A Pryor/Cotton footnote

In the run-up to the mid-term elections Atlantic political reporter Mollly Ball took a close look at our friend and now, since last week, Arkansas Senator-elect Tom Cotton “The making of a conservative superstar.” Ball is a diligent and skilled reporter, but the piece seemed to me a work of almost self-parodic liberal/media hostility. It annoyed me at the time; now I want to look back in cheer.

Ball led off with her bombshell: a look at Tom’s 92-page Harvard senior thesis on the Federalist Papers. Ball labored mightily to make something of “[t]he thesis, whose contents [were] revealed here for the first time[.]” She reported:

A cogent and tightly argued document, it reveals the depth and intellectual roots of his reverence for American traditions. It also reveals a contrarian devotion to some ideals that seem out of date today. Cotton insists that the Founders were wise not to put too much faith in democracy, because people are inherently selfish, narrow-minded, and impulsive. He defends the idea that the country must be led by a class of intellectually superior officeholders whose ambition sets them above other men. Though Cotton acknowledges that this might seem elitist, he derides the Federalists’ modern critics as mushy-headed and naive.

“Ambition characterizes and distinguishes national officeholders from other kinds of human beings,” Cotton wrote. “Inflammatory passion and selfish interest characterizes most men, whereas ambition characterizes men who pursue and hold national office. Such men rise from the people through a process of self-selection since politics is a dirty business that discourages all but the most ambitious.”

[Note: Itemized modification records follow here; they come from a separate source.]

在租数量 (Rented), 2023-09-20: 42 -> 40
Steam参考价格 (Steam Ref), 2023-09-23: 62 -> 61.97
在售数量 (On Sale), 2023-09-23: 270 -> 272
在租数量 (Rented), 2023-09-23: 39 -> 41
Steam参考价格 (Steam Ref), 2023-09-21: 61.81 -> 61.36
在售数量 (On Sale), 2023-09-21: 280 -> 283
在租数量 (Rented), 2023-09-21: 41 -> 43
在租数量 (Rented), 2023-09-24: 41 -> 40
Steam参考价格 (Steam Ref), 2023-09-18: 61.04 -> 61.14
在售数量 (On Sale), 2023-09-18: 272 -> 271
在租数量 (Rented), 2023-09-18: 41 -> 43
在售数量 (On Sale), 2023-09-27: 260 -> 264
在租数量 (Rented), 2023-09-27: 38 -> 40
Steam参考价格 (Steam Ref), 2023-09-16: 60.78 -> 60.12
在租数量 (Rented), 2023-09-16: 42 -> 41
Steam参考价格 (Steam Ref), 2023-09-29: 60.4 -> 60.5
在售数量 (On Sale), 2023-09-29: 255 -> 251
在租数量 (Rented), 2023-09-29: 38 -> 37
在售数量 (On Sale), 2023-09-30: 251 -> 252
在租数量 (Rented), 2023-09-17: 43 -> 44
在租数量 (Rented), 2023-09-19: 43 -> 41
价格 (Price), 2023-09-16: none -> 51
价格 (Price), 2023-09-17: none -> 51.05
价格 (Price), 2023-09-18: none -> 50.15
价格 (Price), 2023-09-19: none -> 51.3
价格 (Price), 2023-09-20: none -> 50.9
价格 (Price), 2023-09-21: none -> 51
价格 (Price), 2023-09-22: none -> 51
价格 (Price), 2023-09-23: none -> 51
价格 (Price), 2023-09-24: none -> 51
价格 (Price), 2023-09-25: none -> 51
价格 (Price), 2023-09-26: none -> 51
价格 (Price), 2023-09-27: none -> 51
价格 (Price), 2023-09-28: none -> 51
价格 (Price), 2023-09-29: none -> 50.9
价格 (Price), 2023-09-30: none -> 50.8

Cotton was only summarizing the views of Publius, the collective pseudonym used by Alexander Hamilton, James Madison, and John Jay in the Papers. His reading is neither outré nor revisionist. Yet it seems significant that, out of all the ideas outlined in the Papers, these were the concepts Cotton chose to focus on and to defend forcefully against what he saw as more modish, inclusive ideas.

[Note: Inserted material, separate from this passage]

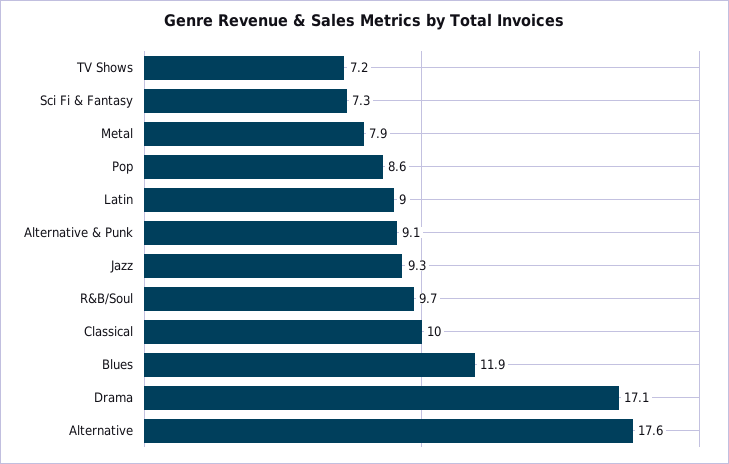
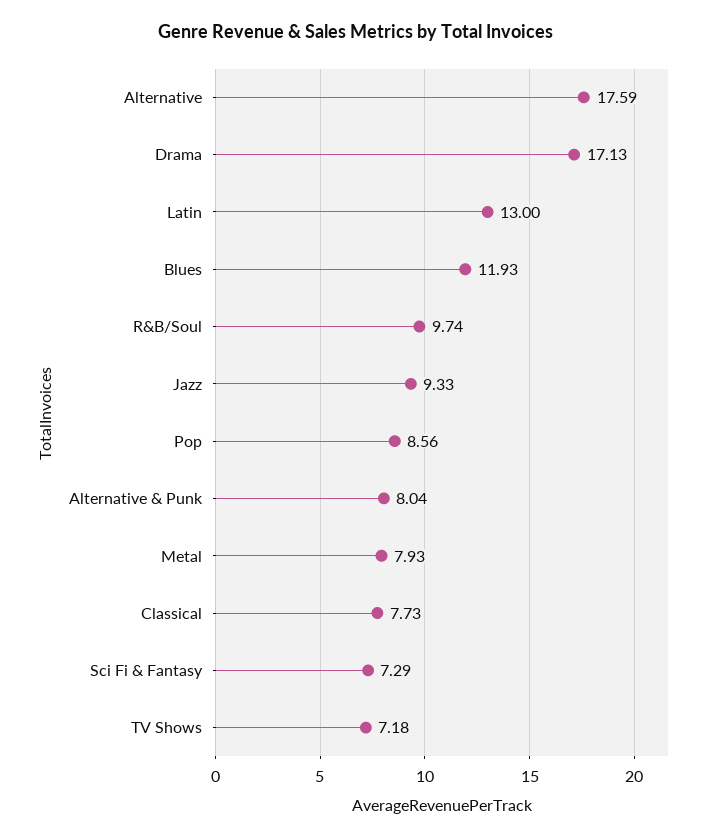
Latin: 9 -> 13
Alternative & Punk: 9.1 -> 8.04
Classical: 10 -> 7.73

Ball’s bombshell: Tom concurred with Publius’s defense of the Constitution as set forth in the Federalist Papers. If only she had dug a little deeper, she might also have revealed that Tom reveres the Declaration of Independence and the Constitution of the United States. Her curiosity, however, had its limits.

Now comes the beauty part, which I had missed at the time. Ball’s deep dive inspired an equal and opposite reaction among the merry pranksters at the Washington Free Beacon. Free Beacon reporter Alana Goodman drew on the resources of the University of Arkansas special collections library to take a look at Mark Pryor’s senior thesis in “Arkansas Democrat Mark Pryor: Desegregation an ‘unwilling invasion.'” Goodman reported:

Arkansas Democratic Sen. Mark Pryor argued that the federal government’s desegregation of Arkansas’s largest public school in 1957 was an “unwilling invasion” that took “a local problem out of the local authorities’ hands” and led to deep suspicions of democracy in the state, according to a copy of his college thesis obtained by the Washington Free Beacon.

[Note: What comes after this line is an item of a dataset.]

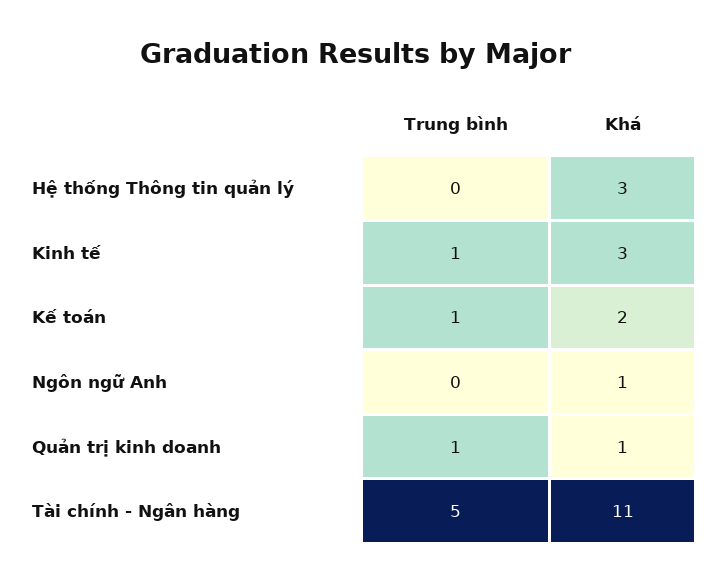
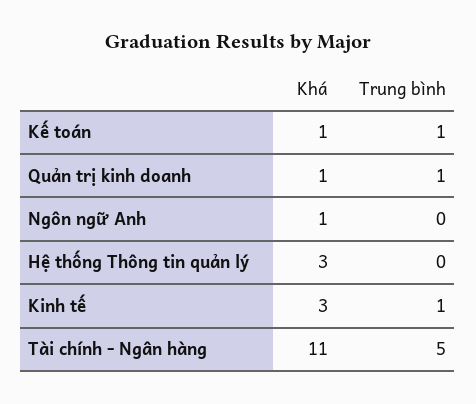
Khá, Kế toán: 2 -> 1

Written in 1985, the 30-page paper—which also suggested that the state’s Democratic Party was hindering economic progress, and attributed policies such as welfare and the Equal Rights Amendment to “wild-eyed liberals”—could add to Pryor’s difficulties as he fights to protect his seat from Republican challenger Rep. Tom Cotton….

Goodman has more of interest, all of it worth reading. Goodman erred only in her contemplation of the possibility that her excellent reportage might affect the race. It was greeted with the usual crickets accompanying discoveries that, in an alternate universe, would be treated as major scandals if they involved Republicans. Pryor would have been hung out to dry as a perpetrator of the war on women as well as a defender of racial privilege. But no, the man is a Democrat. As it is, Goodman’s article on Pryor provides an entertaining and instructive contrast with Ball’s on Cotton.